Cougartown: These spiders prefer sex with older females, then being eaten

According to researchers, male brown widow spiders want to mate with older, less-fertile females who are 50% more likely to eat them after sex.

A brown widow spider (photo credit: MATTHEW FIELD/WIKIMEDIA COMMONS)
A brown widow spider
(photo credit: MATTHEW FIELD/WIKIMEDIA COMMONS)
When it comes to brown widow spiders, the females are the stronger sex and cannibals at that, while males seem to be suicidal.
According to Ben-Gurion University, the Hebrew University and the Volcani Center researchers, male brown widow spiders want to mate with older, less-fertile females who are 50% more likely to eat them after sex.
The scientists presented their findings in the new issue of the journal Animal Behaviour.
Researchers at BGU in Beersheba, Hebrew University in Jerusalem and Volcani in Rishon Lezion collected the male and female spiders from central and southern Israel and then positioned the females in a way that gave the males the choice of which to approach – immature (sub-adult) or mature (old) females – while they observed the interactions. Immature females are able to mate, store sperm and produce eggs after the final molt to adult stage.

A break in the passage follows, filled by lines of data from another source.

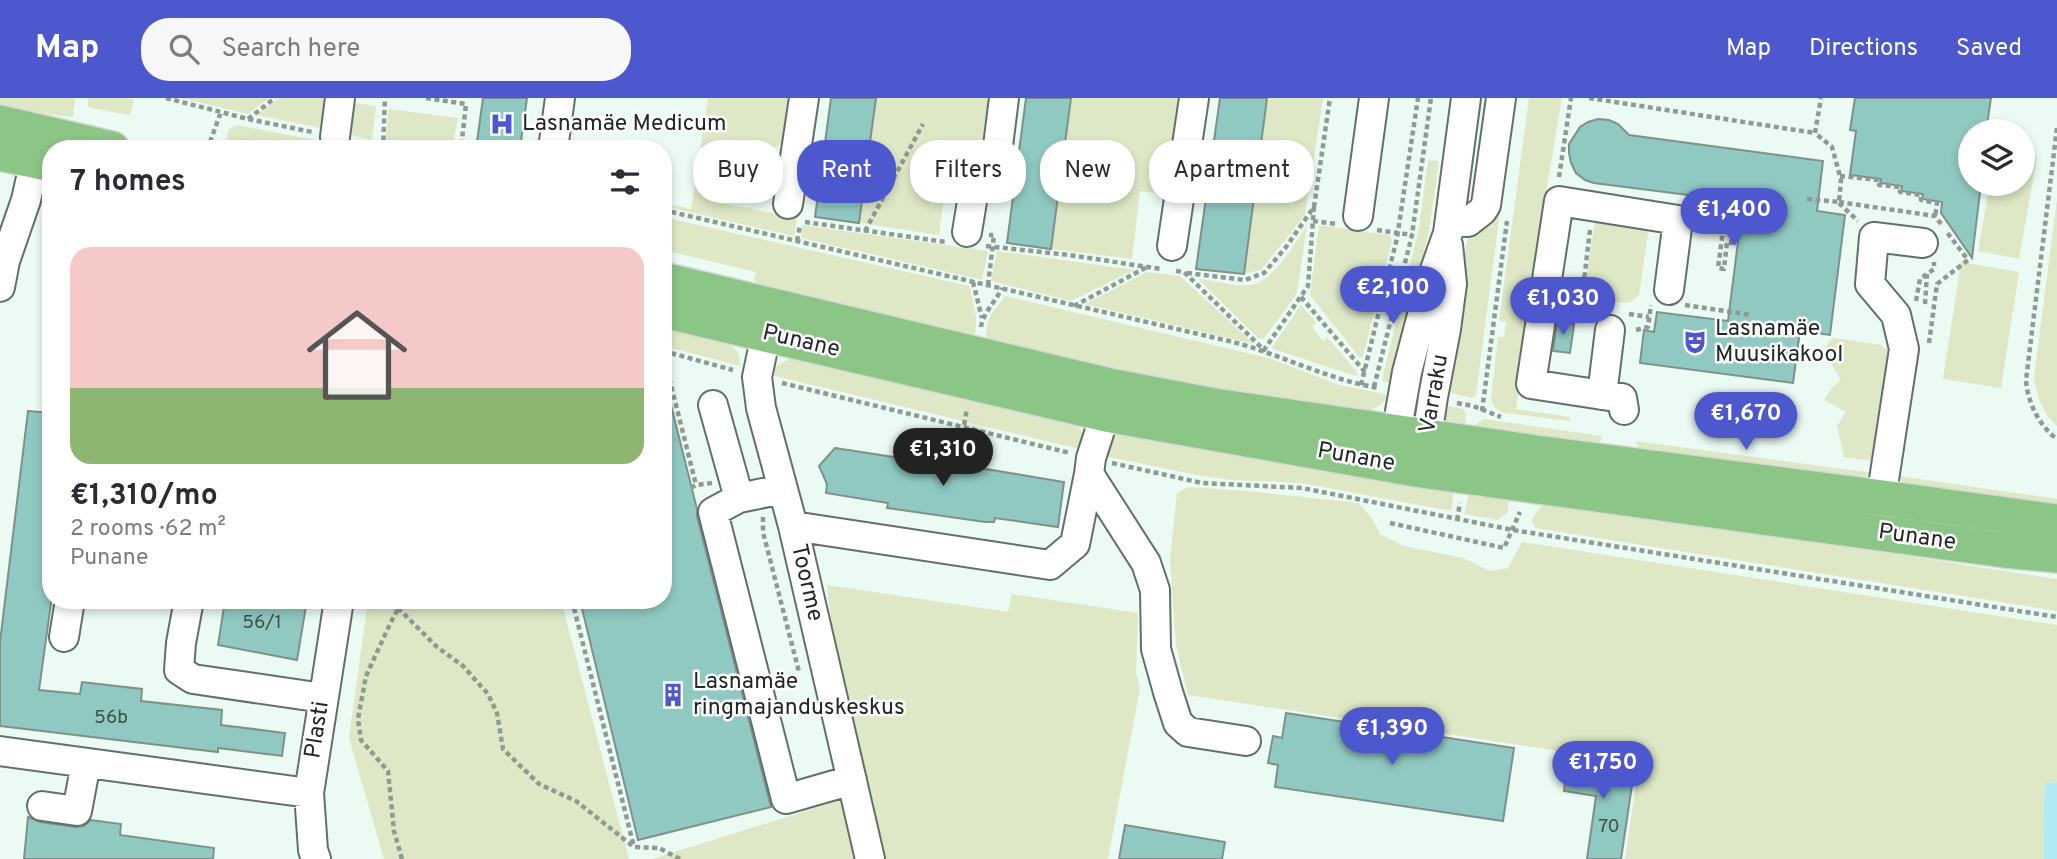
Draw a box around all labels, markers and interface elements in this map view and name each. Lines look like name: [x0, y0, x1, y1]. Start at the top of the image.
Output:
search box: [141, 18, 631, 81]
text: Map: [35, 28, 99, 70]
icon: search: [165, 30, 203, 68]
text: Search here: [221, 33, 360, 66]
text: Map: [1726, 34, 1771, 64]
text: Directions: [1809, 34, 1918, 64]
text: Saved: [1956, 34, 2022, 64]
hospital icon: Lasnamäe Medicum: [488, 110, 516, 138]
place label: Lasnamäe Medicum: [522, 110, 727, 139]
map controls: [1958, 119, 2035, 196]
button: layers: [1958, 119, 2035, 196]
chip: Buy: [693, 140, 783, 203]
chip: Rent: [797, 140, 896, 203]
chip: Filters: [910, 140, 1026, 203]
chip: New: [1040, 140, 1135, 203]
chip: Apartment: [1149, 140, 1314, 203]
icon: filters: [606, 163, 644, 201]
text: 7 homes: [70, 164, 186, 201]
pin: €1,400: [1677, 188, 1791, 248]
text: €1,400: [1697, 196, 1771, 225]
pin: €2,100: [1336, 266, 1450, 326]
text: €2,100: [1356, 274, 1430, 303]
pin: €1,030: [1506, 278, 1620, 337]
text: €1,030: [1526, 285, 1600, 314]
icon: home: [294, 292, 420, 418]
place label: Lasnamäe Muusikakool: [1715, 315, 1843, 370]
street label: Punane: [760, 319, 842, 365]
theatre icon: Lasnamäe Muusikakool: [1681, 328, 1709, 356]
street label: Varraku: [1414, 352, 1456, 436]
pin: €1,670: [1689, 392, 1803, 452]
text: €1,670: [1710, 400, 1782, 429]
pin: €1,310: [886, 428, 1000, 488]
text: €1,310: [909, 436, 977, 465]
street label: Punane: [1315, 437, 1397, 479]
text: €1,310/mo: [70, 478, 218, 515]
text: 2 rooms · 62 m²: [70, 515, 226, 544]
street label: Punane: [1876, 518, 1958, 558]
street label: Toorme: [783, 542, 829, 624]
text: Punane: [70, 544, 148, 573]
house number: 56/1: [242, 611, 282, 635]
place label: Lasnamäe ringmajanduskeskus: [693, 668, 905, 723]
building icon: Lasnamäe ringmajanduskeskus: [659, 681, 687, 709]
street label: Plasti: [299, 699, 337, 761]
house number: 56b: [94, 706, 128, 730]
pin: €1,390: [1335, 708, 1449, 767]
text: €1,390: [1356, 715, 1428, 744]
pin: €1,750: [1546, 742, 1660, 801]
text: €1,750: [1568, 749, 1638, 778]
house number: 70: [1598, 815, 1620, 839]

“We originally thought the males would prefer the sub-adult females, as they are more fertile and far less likely to cannibalize them, but we were surprised to discover that was not the case,” the researchers said.
The study is part of the master’s of science degree thesis of Hebrew University’s Shevy Waner, whose adviser was Prof. Uzi Motro from the ecology, evolution and behavior department and the Federmann Center for the Study of Rationality; Prof. Yael Lubin from the Marco and BGU’s desert ecology department; and Prof. Ally Harari of the entomology department at Volcani.
The team subsequently investigated whether the males had plugged the genital openings of the females by leaving part of their pedipalps (the male copulatory organs) inside the females. By plugging the openings, a male may discourage the female from mating again with another male. But that was not the case.
“Males don’t seem to be behaving in their own self-interest and suffer a two-fold cost – fewer offspring and no opportunity to mate with another female,” the researchers said. One possible explanation is that older females are manipulating the males by using strong signals to attract them, a hypothesis that remains to be tested.”